The report also points out one of the most chronic issues among refu­gees is the high rate of smoking. Ac­cording to the CHNAM, 20 percent of sample refugees were smokers, which is 40 percent higher than the State of Michigan average. This is being addressed with the introduc­tion of smoking cessation programs.

To deal with these issues CAAHP’s Project Bismutha helps get people health care provided by donations via participating physicians and subsidizes the cost of prescriptions.

In addition, the CCF helps refugees purchase some form of health insurance. It is a vital way to get them the help they need or some kind of safety net as soon as possible

The CCF also has a job program that works to move the refugees off of government assistance. It places more than 60 percent of refugees in full-time jobs, which often come with insurance.
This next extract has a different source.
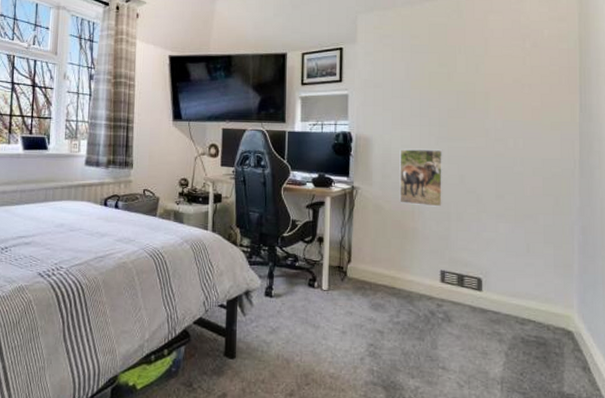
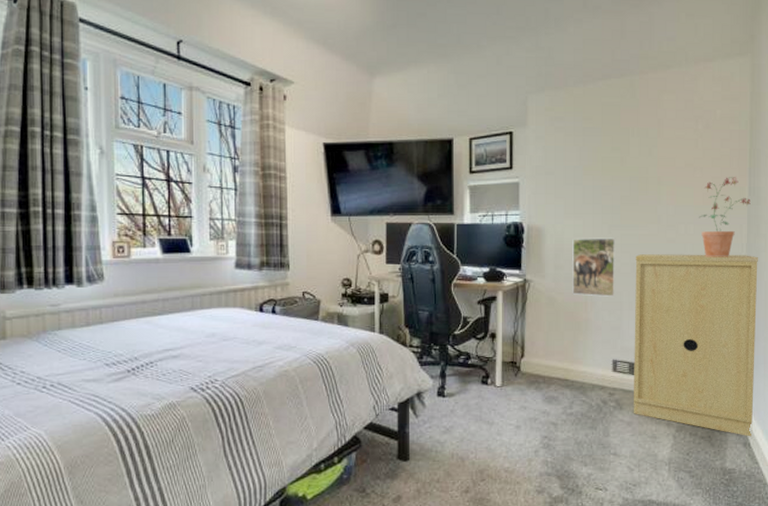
chest of drawers: none [462,166,593,361] -> present [633,254,758,437]
potted plant: none [528,94,582,173] -> present [699,177,751,258]

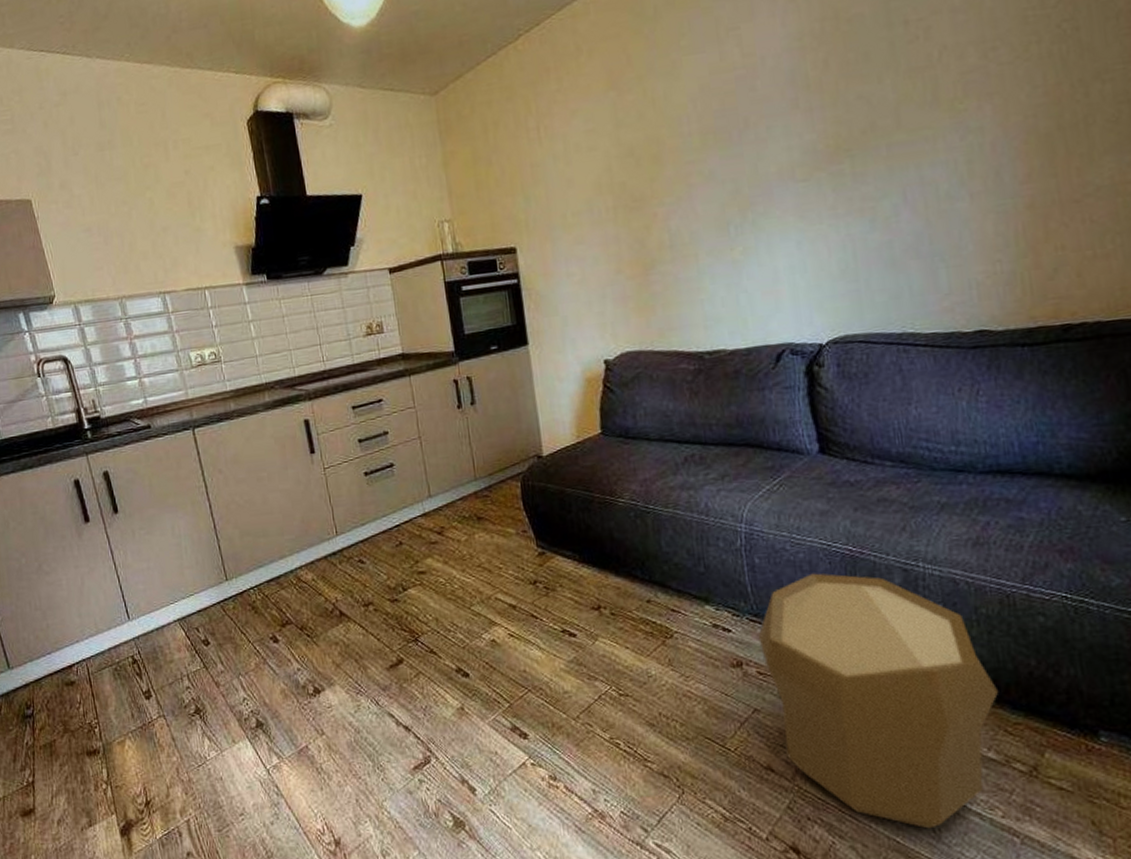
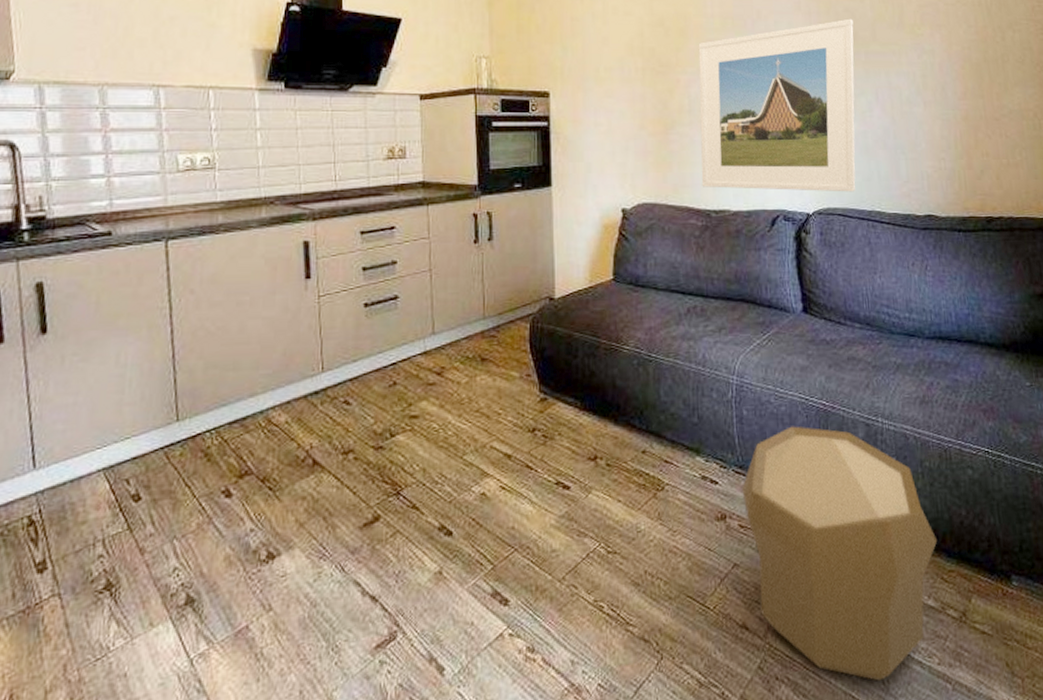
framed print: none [675,106,881,328] -> present [698,18,856,192]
While the organization will continue helping Chaldean refugees, it is starting to move in a different direction as fewer of them come in to the U.S. Refugee flow has dropped by 90 percent in recent years.

This new direction will be more towards health and wellness education for youth and seniors and help for those without insurance. There are also plans for a “skills life center” where people with developmental disabilities will be able to learn life skills.

The plan is to support the existing 700 clients at a time when that program kicks off. It is part of a series of new programs planned when the CCF opens its expanded facility in January 2020.

Among the health and wellness programs it plans on will be an onsite primary care physician.

Over the past decade there have been a lot of ups and downs with America’s health care system and even its natives can have trouble navigating its programs. The CCF has taken a significant step to clear that confusion, especially for strangers in a stranger land.